The group, in a letter sent Wednesday, urged the department’s Office for Civil Rights, or OCR, to initiate an investigation into “Ohio State University’s failure to respond to a widely known pattern of alleged sexual abuse” by Strauss.

The letter also seeks a broader investigation into the university's response to sexual abuse.

The letter was addressed to Secretary of Education Betsy DeVos and the head of the department’s Office of Civil Rights, Kenneth Marcus. In addition to the National Women’s Law Center, the letter was signed by 36 other groups including the NAACP, End Rape on Campus, Know Your IX, National Alliance to End Sexual Violence and various state advocacy groups and coalitions.

Ohio State first announced an investigation of Strauss in April, stemming from allegations of sexual abuse during his time as a physician for the university’s wrestling team. Since then, more than 100 former students have reported that they were sexually abused by Strauss, who worked at the university from 1978 to 1998. He killed himself in 2005. Seattle-based law firm Perkins Coie is conducting an independent investigation into the allegations for Ohio State.

The organizations wrote in Wednesday's letter that under federal Title IX requirements, universities must respond to sexual harassment on their campus. They asked the department to specifically investigate “the role played by (Ohio State) employees who knew or should have known about the harassment in allowing the abuse to continue.”

The letter referred to other “high-profile” events “demonstrating how common it is for university employees to use their position, influence and trust to serially sexually abuse students,” pointing to the recent conviction of Michigan State University physician Larry Nassar and reported sexual abuse by University of Southern California gynecologist George Tyndall.

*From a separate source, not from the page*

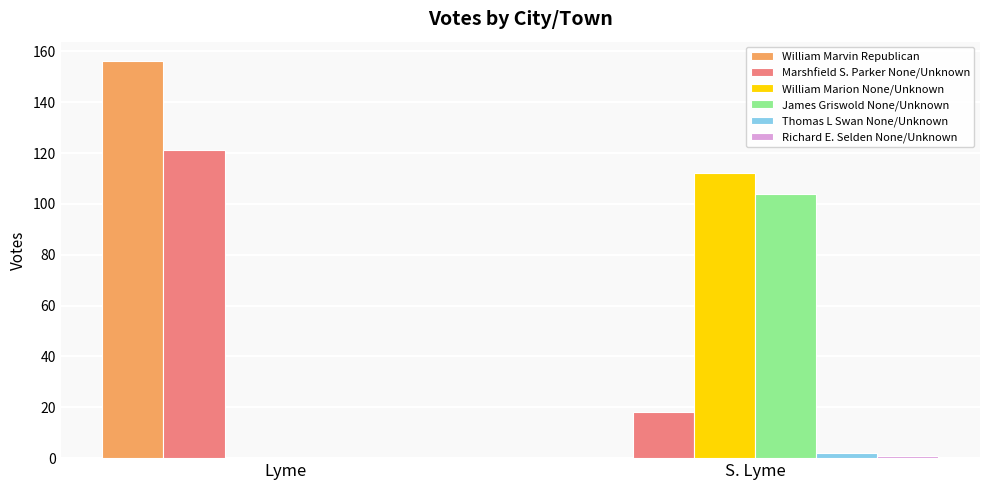

What is the average value of the William Marvin Republican series?

78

“Just as OCR has initiated investigations of Michigan State University and the University of Southern California, it must also initiate an investigation of Ohio State University’s failure to respond to serial sexual abuse affecting large numbers of students,” the letter said.

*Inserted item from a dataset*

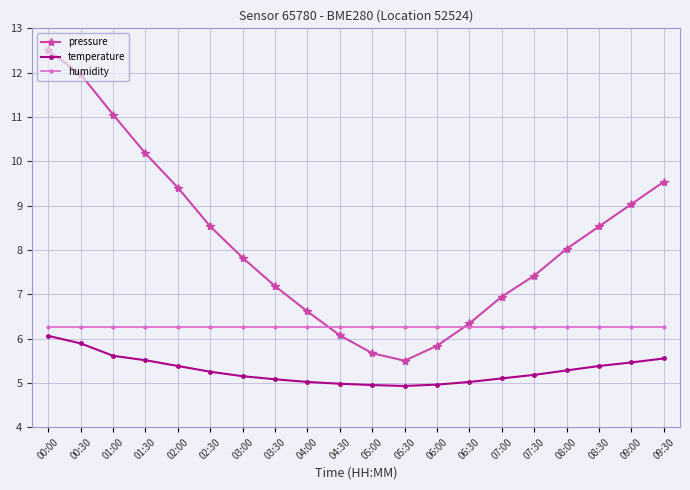

At 07:00, list the series in order from largest to smallest.

pressure, humidity, temperature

Ohio State spokesman Ben Johnson said the university remains committed to finding out what happened during Strauss' employment at Ohio State.

"It is critical to note that the concerns expressed by these groups in this letter relate to allegations of abuse during a period of time from 1978 to 1998, and the university of today shares the concern that individuals at the time knew and may not have responded appropriately, which is why this is a critical focus of the ongoing independent investigation," Johnson said in an emailed statement. "We are committed to finding the truth of what happened during that time at Ohio State."

Wednesday's letter also urged the education department to refrain from any rule-making that would further weaken Title IX regulations regarding schools’ responsibilities to prevent and address sexual harassment of students.

DeVos announced last fall that the department would rescind previous Title IX guidance that addressed schools’ obligations to address sexual violence and harassment. At the time, she said current Title IX enforcement policies had diminished due-process rights for the accused and “pushed schools to overreach.”

But the groups signing Wednesday's letter said those recent changes to Title IX guidelines “threaten to take us back to a time when the sexual violence that plagues our nation’s schools was simply swept under the rug."

The groups also sent a separate letter Wednesday to committee leaders of the U.S. House Committees on Education & the Workforce and on Oversight & Government Reform. That letter asked for hearings on “the profoundly troubling phenomenon of colleges and universities covering up sexual abuse perpetrated on students by employees," pointing again to allegations of abuse by Strauss at Ohio State as well as the issues at Michigan State and USC.

The letter also requested the committees conduct hearings on the education department’s response to those matters.